Maryland asked the federal appeals court here recently to halt all sludge dumping at a controversial ocean site 35 miles east of Maryland's and Delaware's beaches.

Appealing a lower-court decision by U.S. Deistrict Judge Gerhard A. Gesell, Maryland Deputy Attorney General Warren K. Rich said "the facts cry out" for a decision halting dumping.

Under a permit that expires in June but could be extended. Philadelphia dumps 50,000 tons of sludge monthly at the so-called Cape May site. Maryland claims bacteria, viruses and heavy metals in the sludge are a potential danger to people who use the water and to the shellfish industry.

Donald S. Russell, one of the three judges hearing the case in the Court of Appeals for the Fourth Circuit, said he was puzzled by Maryland's appeal. "This seems to be an argument over very little," he said.

Russell noted that Gesell's decision specifically upheld sludge dumping by Camden, N.J., but that since that verdict last May, the city no longer uses the Cape May site, but another one more than 100 miles off the coast.

The judge asked Rich why Maryland, if it wanted to stop Philadelphia from using the site, couldn't argue against renewal of the city's permit at the public hearing that will begin probably in April.

However, Rich said the issue was not just Philadelphia's permit, but what he called "the improper designation" of the site by the Environmental Protection Agency. He said EPA designated the site with no environmental impact statement.

Maryland officials feel that Gesell, in the lower court decision, did not adequately consider this more general issue.

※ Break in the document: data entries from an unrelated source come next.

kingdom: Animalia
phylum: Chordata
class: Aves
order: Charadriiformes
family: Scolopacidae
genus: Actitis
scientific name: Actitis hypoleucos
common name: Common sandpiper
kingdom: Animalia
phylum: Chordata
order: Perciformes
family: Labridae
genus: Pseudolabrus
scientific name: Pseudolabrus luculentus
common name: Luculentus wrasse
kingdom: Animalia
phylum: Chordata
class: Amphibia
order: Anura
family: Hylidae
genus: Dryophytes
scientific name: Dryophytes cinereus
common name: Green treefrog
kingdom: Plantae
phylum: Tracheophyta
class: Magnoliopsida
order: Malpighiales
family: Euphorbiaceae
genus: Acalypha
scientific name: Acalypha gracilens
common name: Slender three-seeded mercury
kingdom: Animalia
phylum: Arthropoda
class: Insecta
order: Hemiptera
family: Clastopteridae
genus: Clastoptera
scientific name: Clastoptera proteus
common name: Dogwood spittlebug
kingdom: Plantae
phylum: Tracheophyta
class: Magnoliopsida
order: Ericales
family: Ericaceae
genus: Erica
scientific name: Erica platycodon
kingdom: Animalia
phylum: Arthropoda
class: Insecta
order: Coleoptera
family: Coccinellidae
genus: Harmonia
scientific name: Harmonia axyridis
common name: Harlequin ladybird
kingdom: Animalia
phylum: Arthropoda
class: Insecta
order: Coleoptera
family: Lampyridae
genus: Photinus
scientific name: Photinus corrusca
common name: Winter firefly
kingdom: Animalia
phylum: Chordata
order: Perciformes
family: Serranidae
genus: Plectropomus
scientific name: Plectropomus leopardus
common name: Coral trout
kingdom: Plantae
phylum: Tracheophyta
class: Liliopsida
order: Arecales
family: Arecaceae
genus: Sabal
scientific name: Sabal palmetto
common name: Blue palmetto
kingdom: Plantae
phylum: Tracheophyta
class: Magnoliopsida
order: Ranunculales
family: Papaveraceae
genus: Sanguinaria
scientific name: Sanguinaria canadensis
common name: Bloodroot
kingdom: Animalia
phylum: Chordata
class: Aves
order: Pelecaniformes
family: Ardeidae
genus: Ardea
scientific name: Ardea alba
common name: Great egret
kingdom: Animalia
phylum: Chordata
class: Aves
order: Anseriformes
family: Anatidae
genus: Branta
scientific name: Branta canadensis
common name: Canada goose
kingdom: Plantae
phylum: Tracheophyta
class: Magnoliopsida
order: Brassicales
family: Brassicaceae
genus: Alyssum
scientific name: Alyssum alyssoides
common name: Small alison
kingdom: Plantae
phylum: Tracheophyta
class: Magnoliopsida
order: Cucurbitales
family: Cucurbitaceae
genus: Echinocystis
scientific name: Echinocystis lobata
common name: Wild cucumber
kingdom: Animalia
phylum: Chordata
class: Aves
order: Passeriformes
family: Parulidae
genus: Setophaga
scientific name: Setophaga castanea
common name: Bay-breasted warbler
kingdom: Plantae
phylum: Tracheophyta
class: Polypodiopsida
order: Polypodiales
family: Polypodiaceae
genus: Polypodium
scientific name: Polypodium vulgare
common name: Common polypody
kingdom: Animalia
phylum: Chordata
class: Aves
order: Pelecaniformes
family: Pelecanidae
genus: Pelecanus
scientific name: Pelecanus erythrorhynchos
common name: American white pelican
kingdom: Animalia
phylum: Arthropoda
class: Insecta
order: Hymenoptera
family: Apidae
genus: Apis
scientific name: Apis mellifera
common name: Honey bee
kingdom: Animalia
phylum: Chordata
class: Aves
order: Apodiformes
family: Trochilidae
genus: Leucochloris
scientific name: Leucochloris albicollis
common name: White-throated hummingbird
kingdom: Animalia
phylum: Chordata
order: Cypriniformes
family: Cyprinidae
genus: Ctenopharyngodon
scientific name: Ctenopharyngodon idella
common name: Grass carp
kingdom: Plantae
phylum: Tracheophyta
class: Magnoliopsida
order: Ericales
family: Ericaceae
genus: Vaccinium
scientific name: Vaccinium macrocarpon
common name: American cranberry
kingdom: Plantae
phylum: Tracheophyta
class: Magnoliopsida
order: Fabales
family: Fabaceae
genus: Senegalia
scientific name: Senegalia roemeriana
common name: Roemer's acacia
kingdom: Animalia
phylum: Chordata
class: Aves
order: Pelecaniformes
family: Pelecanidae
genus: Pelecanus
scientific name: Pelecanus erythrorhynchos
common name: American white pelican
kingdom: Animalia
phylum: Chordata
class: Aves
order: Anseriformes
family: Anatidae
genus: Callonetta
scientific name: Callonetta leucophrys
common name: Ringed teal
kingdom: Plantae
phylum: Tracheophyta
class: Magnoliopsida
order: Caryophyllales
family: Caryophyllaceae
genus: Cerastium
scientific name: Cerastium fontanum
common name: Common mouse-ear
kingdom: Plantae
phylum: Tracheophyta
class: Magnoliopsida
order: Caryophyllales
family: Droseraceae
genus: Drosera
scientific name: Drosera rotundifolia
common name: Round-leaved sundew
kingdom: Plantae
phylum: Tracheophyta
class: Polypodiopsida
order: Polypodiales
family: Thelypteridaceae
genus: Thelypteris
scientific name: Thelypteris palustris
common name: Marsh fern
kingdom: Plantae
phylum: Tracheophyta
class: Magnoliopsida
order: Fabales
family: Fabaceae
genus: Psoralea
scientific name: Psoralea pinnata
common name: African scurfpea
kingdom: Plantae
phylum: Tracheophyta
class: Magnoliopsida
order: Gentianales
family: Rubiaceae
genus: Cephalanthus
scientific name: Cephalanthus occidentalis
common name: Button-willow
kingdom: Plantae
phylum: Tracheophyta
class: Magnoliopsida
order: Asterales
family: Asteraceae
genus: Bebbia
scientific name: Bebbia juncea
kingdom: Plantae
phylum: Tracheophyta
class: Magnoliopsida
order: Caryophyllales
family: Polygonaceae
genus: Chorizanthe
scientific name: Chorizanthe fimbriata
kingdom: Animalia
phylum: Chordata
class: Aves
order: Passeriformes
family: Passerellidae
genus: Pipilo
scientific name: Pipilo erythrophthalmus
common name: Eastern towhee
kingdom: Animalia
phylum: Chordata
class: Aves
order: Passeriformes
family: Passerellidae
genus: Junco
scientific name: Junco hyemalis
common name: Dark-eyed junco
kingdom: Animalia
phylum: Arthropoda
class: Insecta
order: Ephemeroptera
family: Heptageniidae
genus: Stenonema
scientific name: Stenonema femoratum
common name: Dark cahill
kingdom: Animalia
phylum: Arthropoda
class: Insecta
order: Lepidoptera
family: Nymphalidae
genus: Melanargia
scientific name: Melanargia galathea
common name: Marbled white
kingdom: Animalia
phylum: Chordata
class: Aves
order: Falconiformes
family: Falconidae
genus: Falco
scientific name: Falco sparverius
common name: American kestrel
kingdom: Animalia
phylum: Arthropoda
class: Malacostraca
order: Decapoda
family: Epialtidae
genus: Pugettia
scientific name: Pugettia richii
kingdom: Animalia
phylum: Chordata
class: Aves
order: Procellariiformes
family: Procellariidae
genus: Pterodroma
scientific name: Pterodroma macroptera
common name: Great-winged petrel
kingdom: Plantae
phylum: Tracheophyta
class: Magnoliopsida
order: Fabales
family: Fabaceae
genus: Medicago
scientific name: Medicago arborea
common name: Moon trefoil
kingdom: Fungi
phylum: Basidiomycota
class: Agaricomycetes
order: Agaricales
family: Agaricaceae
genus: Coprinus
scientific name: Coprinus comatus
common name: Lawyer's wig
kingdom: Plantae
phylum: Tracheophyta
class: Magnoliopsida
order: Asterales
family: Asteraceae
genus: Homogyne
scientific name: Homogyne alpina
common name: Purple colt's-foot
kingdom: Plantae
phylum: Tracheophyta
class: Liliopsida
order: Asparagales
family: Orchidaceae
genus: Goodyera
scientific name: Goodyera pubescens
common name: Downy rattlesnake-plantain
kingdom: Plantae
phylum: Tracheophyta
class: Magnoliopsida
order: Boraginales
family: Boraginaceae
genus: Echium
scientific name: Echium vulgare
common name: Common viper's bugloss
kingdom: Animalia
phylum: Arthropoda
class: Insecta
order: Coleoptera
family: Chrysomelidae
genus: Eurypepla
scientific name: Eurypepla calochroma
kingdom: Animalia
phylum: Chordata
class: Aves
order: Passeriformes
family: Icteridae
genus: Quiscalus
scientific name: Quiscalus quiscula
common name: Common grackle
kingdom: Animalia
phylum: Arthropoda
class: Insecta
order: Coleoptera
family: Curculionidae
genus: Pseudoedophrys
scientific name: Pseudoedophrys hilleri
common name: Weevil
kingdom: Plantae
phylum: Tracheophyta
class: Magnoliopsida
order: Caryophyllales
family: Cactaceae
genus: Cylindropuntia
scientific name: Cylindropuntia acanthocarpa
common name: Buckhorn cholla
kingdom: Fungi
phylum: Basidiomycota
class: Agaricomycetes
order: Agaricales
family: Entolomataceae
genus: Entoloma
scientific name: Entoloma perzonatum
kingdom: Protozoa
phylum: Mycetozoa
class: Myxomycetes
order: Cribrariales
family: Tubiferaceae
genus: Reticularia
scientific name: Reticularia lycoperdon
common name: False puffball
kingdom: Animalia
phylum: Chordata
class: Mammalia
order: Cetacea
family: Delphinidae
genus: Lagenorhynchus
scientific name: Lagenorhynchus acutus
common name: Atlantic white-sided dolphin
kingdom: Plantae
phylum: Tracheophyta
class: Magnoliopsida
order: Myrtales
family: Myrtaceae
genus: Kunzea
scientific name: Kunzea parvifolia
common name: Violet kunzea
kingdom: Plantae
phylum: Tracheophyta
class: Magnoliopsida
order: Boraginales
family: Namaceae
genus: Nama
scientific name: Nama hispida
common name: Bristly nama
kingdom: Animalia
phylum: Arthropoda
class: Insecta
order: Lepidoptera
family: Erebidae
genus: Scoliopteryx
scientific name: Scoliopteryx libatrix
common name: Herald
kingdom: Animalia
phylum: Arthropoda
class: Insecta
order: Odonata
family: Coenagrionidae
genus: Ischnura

They are hoping it will get more attention in the appellate court.

Representing EPA, Robert L. Clarquist, an attorney with the Justice Department's land and natural resources section, told the court, "We don't understand why Maryland made this appeal at all . . there's nothing left."

Clarquist also said that while Philadelphia is dumping 10 times as much sludge as Camden used to dump at the Cape May site, Philadelphia's waste has "much less bacterial and virus content."

Rich, though, argued that "it's a horrible situation" because the greater volume of Philadelphia's sludge offsets the fact that it is less contaminated that Camden's.

EPA officials said they hope to phase out by 1980 "all dumping of sludge that doesn't comply with stringent standards." Toward that end, Philadelphia has been ordered to cut its dumping in half by 1979 and end all of it by the next year.

But Maryland officials, saying they are concerned about hazards from interim dumping at the Cape May site, want that location closed immediately - thus their decision to take EPA to the Court of Appeals.